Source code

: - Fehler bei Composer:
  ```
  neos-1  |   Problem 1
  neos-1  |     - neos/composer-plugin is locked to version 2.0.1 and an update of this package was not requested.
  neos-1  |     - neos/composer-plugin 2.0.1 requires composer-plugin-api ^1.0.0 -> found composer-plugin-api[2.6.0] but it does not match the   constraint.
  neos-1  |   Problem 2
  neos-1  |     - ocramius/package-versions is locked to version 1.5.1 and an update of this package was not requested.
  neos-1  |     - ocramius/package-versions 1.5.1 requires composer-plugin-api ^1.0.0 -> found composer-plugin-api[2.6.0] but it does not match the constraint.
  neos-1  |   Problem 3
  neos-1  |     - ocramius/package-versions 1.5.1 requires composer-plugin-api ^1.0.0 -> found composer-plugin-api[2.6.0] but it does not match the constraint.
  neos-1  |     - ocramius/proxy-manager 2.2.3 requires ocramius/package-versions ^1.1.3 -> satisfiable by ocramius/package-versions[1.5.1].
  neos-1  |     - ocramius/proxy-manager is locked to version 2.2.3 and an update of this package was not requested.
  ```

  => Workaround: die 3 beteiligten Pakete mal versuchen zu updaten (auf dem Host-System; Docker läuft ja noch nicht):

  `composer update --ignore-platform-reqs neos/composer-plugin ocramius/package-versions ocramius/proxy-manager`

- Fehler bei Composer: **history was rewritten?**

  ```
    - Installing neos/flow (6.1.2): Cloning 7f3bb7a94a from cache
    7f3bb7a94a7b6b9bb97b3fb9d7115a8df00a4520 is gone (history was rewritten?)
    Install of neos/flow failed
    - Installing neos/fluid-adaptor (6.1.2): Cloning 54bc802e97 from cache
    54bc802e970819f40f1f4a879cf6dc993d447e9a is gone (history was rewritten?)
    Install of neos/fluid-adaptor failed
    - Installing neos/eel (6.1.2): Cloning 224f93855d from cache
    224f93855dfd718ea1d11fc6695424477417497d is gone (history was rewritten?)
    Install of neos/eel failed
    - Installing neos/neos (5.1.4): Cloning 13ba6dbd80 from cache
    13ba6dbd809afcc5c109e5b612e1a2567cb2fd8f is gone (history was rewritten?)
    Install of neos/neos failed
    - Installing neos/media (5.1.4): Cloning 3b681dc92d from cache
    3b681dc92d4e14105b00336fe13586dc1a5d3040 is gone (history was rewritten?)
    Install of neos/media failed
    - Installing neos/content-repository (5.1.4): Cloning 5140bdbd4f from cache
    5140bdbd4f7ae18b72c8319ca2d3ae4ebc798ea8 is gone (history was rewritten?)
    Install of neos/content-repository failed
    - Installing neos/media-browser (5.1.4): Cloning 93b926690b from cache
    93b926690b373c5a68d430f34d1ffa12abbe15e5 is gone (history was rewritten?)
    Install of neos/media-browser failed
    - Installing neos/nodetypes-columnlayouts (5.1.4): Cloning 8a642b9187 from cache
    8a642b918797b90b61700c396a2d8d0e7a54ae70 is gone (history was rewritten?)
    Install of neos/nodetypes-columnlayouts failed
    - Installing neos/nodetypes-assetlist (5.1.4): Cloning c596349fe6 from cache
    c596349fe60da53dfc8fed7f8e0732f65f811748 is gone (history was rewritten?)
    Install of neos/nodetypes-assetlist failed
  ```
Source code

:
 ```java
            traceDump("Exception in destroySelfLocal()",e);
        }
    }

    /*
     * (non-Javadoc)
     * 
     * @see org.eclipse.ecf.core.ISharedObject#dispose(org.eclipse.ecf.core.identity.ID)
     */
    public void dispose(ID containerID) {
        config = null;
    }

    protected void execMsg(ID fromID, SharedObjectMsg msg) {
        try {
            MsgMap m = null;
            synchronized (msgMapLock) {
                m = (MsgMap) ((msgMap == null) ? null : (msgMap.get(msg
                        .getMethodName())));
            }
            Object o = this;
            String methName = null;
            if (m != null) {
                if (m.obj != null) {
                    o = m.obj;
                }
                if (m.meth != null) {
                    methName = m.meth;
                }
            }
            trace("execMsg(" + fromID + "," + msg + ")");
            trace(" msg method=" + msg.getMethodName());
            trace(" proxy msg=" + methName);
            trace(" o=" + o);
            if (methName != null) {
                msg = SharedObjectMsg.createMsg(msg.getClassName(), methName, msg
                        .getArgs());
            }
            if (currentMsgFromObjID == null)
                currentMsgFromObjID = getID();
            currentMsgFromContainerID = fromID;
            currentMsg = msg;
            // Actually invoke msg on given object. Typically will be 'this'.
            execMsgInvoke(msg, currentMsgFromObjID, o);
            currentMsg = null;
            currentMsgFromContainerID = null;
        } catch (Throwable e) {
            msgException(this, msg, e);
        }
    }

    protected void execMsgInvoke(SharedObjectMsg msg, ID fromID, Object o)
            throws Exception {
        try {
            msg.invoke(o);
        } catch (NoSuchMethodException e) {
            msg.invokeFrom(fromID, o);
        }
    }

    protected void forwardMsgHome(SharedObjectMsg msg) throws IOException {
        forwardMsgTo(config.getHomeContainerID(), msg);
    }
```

Work order
Check every line in the entries for the word "Problem". State how many have it, with no other text.

Written answer
3